5.5. The processing of personal data ceases when the objectives of such processing are met, as well as after the expiration of the period stipulated by law, contract, or consent of the Subject of personal data to the processing of his personal data. When the Subject of personal data revokes his consent to the processing of his personal data, Trey Legal has the right to continue processing personal data without the consent of the Subject of personal data, if such processing is provided by a contract, the party of which or the beneficiary or guarantor for which is the Subject of Personal Data, another agreement between Trey Legal and the Subject of Personal Data, or if Trey Legal is entitled to process personal data without the consent of the Subject of personal data on the grounds provided by the Federal Act of 27.07.2006 No. 152-Fz "On Personal Data" subject to changes and additions, Regulation 2016/679 of the European Parliament and the Council of the European Union "On the protection of individuals in the processing of personal data and the free circulation of such data" or other federal laws.

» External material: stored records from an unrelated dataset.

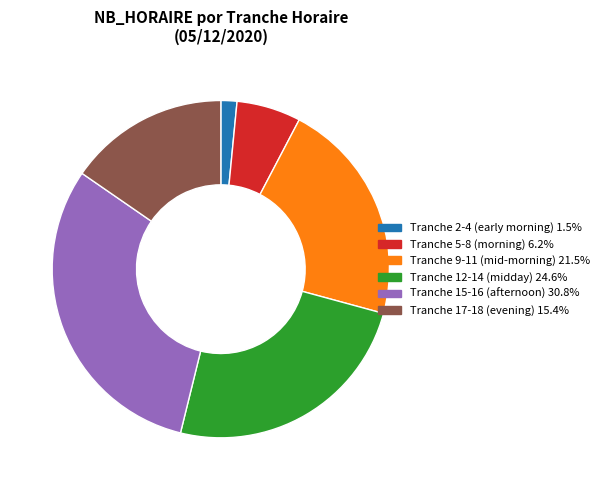

Is there any slice that represents more than half of the pie?

No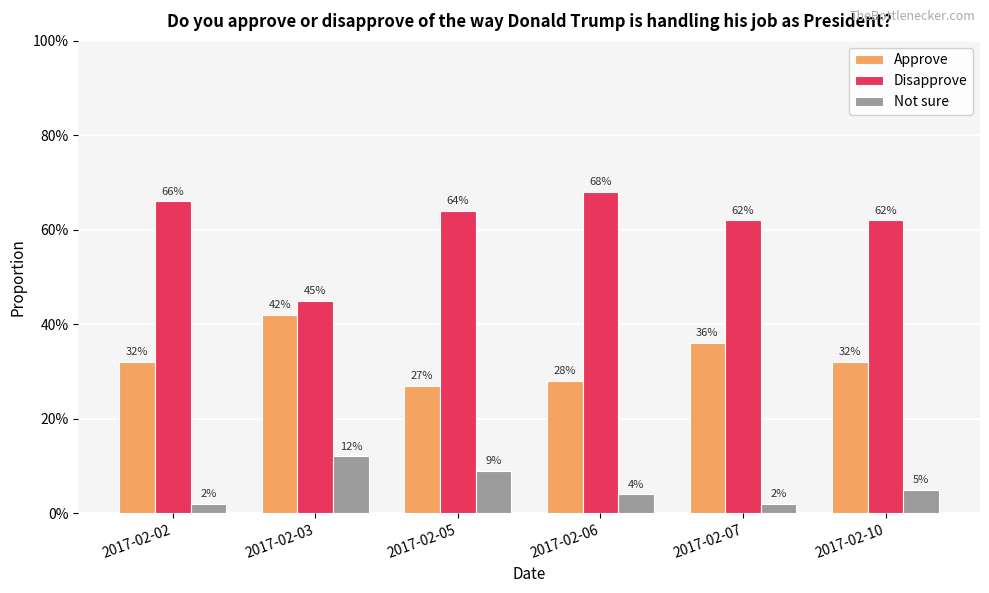

What is the value of the Disapprove bar at the 5th from the left?

0.6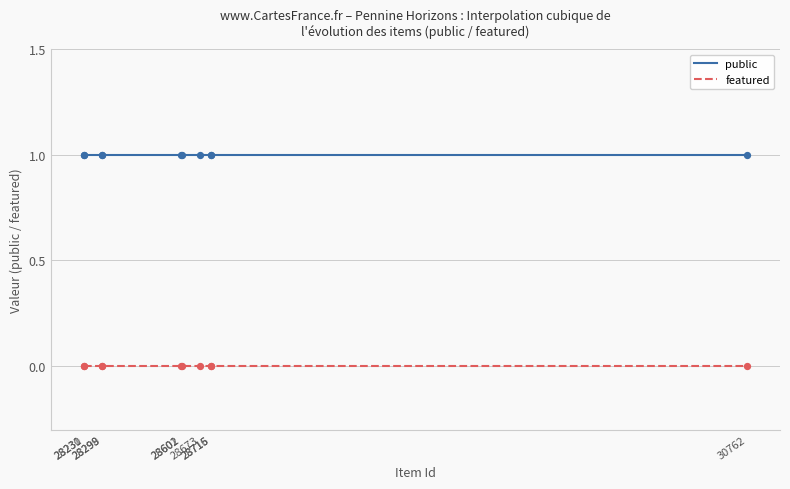

What are all the series names shown in the legend?

public, featured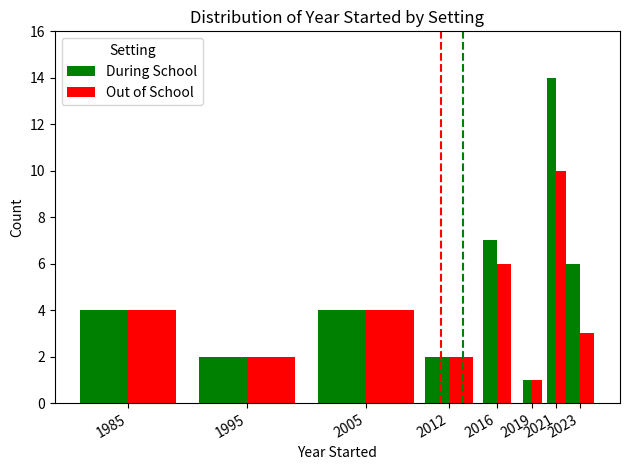

What is the greatest value displayed?

14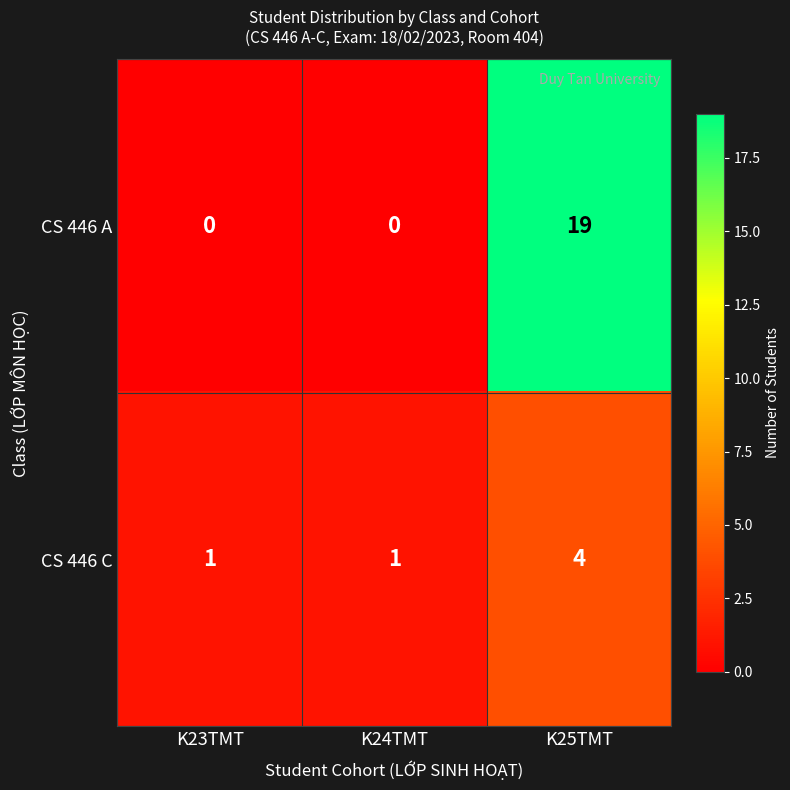

How many CS 446 C values are between 1 and 4?

3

5.6. The processing of personal data is carried out in accordance with confidentiality, which means the obligation not to disclose to third parties and not to disseminate personal data without the consent of the Subject of personal data, unless otherwise provided by the legislation of the Russian Federation.

5.7. Trey Legal ensures the confidentiality of the personal data of the Subject of personal data on its part, on the part of its employees who have access to the personal data of individuals, and ensures the use of personal data by the above persons solely for purposes consistent with the law, contract or other agreement concluded with the Subject of personal data.

6. Final provisions

6.1. Trey Legal, as well as its officials and employees bear civil, administrative and other responsibility for the non-compliance with the principles and conditions of the processing of personal data of individuals, as well as for the disclosure or illegal use of personal data in accordance with the law of the Russian Federation.

6.2. The Policy is an internal document of Trey Legal, it is publicly available and it is subject to placement on the official website of Trey Legal.